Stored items

• • • •

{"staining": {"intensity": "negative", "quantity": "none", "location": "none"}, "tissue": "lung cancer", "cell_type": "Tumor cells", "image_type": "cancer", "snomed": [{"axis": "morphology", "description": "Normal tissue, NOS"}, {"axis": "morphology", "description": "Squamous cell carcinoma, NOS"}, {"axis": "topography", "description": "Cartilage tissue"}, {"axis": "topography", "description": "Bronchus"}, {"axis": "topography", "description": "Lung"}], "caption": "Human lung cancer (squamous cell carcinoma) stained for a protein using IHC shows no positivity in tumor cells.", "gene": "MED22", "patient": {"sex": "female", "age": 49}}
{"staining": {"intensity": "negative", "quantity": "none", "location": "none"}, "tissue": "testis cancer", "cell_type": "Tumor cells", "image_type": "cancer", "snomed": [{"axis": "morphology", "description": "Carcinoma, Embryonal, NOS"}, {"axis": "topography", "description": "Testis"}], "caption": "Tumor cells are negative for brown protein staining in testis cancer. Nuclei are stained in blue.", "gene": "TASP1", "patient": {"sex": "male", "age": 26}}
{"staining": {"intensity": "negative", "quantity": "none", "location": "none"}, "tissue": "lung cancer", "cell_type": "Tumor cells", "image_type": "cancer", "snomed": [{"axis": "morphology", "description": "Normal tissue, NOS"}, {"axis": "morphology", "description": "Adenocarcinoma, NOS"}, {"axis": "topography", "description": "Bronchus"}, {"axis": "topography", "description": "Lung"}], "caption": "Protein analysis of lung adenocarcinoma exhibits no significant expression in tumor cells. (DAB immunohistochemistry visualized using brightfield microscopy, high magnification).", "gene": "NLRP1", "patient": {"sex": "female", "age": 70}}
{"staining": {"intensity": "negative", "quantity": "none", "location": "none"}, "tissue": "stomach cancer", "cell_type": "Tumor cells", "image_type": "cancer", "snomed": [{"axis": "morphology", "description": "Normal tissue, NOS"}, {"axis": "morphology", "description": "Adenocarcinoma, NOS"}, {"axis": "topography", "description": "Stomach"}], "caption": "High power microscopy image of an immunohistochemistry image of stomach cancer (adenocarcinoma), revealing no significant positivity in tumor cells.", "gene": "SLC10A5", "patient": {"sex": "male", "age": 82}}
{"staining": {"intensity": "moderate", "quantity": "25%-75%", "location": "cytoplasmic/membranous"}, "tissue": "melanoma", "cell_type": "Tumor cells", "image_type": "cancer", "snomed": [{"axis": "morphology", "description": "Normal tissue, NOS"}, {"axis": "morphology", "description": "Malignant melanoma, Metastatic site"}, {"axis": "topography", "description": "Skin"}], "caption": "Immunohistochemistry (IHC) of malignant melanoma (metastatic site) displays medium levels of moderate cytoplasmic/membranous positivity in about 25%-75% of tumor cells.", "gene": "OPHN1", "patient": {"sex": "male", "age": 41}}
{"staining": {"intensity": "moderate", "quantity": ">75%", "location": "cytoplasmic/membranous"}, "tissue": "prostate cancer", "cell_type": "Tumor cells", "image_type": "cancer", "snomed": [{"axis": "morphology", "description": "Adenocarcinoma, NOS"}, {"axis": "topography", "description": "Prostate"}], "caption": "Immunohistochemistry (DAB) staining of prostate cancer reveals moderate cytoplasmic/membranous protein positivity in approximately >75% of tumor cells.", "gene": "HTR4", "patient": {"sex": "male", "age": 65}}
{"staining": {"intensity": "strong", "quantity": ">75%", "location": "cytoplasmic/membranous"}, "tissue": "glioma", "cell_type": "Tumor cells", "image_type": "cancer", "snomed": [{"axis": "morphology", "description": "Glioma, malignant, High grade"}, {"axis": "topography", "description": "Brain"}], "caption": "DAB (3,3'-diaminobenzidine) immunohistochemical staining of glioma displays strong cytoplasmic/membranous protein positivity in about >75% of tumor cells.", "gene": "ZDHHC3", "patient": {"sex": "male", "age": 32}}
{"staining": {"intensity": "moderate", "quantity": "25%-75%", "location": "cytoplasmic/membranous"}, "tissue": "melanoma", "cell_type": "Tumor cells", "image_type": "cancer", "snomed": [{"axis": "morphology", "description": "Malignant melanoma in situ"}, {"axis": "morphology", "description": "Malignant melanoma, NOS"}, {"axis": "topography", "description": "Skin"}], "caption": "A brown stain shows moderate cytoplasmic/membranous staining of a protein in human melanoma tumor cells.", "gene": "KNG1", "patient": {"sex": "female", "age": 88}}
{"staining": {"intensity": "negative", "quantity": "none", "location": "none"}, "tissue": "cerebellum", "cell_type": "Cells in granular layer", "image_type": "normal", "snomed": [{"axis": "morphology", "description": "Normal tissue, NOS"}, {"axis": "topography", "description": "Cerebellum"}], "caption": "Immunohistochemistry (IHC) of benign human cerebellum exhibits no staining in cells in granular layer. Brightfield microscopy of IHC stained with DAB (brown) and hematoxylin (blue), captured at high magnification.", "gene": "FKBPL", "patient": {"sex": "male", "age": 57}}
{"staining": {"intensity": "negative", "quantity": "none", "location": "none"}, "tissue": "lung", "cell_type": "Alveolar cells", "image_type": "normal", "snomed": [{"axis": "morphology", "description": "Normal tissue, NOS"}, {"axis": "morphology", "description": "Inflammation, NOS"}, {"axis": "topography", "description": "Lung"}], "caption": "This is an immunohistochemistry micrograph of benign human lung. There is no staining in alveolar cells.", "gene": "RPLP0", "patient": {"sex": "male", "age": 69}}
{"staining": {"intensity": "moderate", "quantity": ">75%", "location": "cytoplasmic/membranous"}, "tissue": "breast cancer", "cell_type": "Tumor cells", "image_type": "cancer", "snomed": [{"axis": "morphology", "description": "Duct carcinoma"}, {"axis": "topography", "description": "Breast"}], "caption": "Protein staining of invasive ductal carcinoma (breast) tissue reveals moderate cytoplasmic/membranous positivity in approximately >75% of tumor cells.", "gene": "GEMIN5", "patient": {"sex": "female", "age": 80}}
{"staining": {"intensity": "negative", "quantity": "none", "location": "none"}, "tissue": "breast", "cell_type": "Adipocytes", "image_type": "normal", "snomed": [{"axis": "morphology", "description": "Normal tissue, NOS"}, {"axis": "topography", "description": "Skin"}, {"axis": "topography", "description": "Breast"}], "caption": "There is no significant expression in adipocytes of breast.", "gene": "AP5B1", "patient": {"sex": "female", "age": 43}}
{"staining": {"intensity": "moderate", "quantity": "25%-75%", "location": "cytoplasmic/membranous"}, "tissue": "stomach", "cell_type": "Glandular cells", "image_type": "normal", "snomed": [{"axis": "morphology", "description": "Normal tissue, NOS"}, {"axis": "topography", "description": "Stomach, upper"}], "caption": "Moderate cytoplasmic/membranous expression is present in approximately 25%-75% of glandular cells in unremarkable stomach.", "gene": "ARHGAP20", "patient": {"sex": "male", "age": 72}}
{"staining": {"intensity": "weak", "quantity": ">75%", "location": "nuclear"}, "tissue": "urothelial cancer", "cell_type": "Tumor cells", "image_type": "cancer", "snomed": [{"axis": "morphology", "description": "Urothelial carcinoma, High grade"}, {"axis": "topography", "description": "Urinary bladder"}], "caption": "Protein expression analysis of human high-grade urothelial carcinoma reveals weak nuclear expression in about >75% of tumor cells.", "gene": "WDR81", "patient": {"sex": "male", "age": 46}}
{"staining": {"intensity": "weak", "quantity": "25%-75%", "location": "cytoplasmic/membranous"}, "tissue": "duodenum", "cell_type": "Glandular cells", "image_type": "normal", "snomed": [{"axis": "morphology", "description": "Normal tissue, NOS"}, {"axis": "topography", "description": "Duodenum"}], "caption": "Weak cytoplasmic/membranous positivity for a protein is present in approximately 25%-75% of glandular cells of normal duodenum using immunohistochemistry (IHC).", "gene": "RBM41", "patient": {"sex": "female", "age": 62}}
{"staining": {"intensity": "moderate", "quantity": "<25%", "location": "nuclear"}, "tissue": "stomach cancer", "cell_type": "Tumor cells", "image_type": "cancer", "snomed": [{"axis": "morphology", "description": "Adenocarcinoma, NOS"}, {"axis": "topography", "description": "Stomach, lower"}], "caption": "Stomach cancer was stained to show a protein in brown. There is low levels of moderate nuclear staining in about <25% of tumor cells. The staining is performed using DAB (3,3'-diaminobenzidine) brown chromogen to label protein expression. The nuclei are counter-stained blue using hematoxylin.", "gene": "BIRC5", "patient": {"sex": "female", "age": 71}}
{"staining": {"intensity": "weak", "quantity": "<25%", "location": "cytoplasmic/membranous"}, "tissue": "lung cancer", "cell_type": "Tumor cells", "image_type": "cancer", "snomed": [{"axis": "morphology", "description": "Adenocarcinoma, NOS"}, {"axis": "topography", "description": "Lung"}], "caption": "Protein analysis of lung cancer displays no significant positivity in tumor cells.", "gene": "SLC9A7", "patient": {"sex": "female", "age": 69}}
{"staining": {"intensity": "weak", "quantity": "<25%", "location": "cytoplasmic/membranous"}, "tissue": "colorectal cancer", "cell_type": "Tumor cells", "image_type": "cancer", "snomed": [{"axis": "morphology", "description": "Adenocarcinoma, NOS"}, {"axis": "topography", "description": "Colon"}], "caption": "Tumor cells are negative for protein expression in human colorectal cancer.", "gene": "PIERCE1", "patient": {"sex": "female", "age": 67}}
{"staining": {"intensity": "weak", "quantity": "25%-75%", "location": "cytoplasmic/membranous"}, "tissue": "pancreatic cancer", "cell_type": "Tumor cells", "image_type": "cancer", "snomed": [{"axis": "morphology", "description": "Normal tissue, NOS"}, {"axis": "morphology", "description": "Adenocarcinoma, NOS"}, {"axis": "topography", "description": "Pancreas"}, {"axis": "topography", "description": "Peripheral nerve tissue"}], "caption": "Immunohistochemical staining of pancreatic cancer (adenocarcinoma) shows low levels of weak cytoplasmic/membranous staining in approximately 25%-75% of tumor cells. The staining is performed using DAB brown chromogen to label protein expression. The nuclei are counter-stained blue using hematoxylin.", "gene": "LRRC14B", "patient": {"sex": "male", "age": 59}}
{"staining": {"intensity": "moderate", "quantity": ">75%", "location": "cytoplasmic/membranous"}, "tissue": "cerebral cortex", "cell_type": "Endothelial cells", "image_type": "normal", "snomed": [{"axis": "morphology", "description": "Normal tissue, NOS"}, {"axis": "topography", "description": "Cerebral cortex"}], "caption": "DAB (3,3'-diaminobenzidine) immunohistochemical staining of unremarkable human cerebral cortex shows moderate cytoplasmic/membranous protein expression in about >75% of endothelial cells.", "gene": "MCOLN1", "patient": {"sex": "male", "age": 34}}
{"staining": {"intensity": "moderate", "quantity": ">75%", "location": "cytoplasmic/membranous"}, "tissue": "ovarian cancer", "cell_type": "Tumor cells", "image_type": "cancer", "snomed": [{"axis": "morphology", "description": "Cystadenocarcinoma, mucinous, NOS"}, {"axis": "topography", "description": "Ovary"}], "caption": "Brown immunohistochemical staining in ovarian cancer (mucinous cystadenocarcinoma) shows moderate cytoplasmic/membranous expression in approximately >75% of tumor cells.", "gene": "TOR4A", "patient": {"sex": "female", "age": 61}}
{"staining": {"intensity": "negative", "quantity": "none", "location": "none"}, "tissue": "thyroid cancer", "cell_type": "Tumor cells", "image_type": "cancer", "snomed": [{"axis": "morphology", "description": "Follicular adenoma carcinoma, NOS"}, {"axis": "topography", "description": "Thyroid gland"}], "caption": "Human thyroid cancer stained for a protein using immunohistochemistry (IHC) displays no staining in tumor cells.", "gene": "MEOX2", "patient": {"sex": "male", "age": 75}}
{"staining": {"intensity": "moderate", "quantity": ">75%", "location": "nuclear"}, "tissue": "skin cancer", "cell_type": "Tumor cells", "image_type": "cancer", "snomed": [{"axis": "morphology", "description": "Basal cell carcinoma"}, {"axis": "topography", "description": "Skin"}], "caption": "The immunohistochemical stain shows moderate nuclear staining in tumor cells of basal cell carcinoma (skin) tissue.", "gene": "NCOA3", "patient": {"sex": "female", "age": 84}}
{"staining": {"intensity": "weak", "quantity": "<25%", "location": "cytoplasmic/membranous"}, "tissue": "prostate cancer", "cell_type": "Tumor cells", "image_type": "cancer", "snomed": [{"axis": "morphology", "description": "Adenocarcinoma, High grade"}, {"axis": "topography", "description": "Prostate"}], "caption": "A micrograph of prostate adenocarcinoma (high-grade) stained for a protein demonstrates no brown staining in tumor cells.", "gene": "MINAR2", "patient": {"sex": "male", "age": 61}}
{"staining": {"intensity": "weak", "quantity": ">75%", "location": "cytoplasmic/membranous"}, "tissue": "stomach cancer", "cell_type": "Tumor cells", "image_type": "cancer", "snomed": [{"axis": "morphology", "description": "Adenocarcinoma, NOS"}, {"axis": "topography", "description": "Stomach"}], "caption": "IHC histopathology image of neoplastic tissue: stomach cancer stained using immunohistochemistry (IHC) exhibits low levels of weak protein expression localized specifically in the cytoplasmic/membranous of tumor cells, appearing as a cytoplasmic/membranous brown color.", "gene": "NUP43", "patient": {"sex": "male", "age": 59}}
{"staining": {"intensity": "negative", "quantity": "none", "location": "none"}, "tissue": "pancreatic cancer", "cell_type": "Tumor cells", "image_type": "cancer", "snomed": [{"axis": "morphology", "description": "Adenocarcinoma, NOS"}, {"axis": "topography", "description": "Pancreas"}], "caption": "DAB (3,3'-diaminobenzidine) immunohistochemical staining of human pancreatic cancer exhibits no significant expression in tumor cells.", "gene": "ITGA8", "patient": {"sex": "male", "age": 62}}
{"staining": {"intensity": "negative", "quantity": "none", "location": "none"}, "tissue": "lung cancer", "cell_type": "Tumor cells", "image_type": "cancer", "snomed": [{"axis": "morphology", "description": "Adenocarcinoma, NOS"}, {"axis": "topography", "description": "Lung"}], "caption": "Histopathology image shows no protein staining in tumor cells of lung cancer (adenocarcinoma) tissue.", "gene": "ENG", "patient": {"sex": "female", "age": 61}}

• • • •

Every line from the line containing "cytoplasmic/membranous expression is" through the line containing "expression analysis of" in the records above must be retyped exactly. Leave out the rest.

{"staining": {"intensity": "moderate", "quantity": "25%-75%", "location": "cytoplasmic/membranous"}, "tissue": "stomach", "cell_type": "Glandular cells", "image_type": "normal", "snomed": [{"axis": "morphology", "description": "Normal tissue, NOS"}, {"axis": "topography", "description": "Stomach, upper"}], "caption": "Moderate cytoplasmic/membranous expression is present in approximately 25%-75% of glandular cells in unremarkable stomach.", "gene": "ARHGAP20", "patient": {"sex": "male", "age": 72}}
{"staining": {"intensity": "weak", "quantity": ">75%", "location": "nuclear"}, "tissue": "urothelial cancer", "cell_type": "Tumor cells", "image_type": "cancer", "snomed": [{"axis": "morphology", "description": "Urothelial carcinoma, High grade"}, {"axis": "topography", "description": "Urinary bladder"}], "caption": "Protein expression analysis of human high-grade urothelial carcinoma reveals weak nuclear expression in about >75% of tumor cells.", "gene": "WDR81", "patient": {"sex": "male", "age": 46}}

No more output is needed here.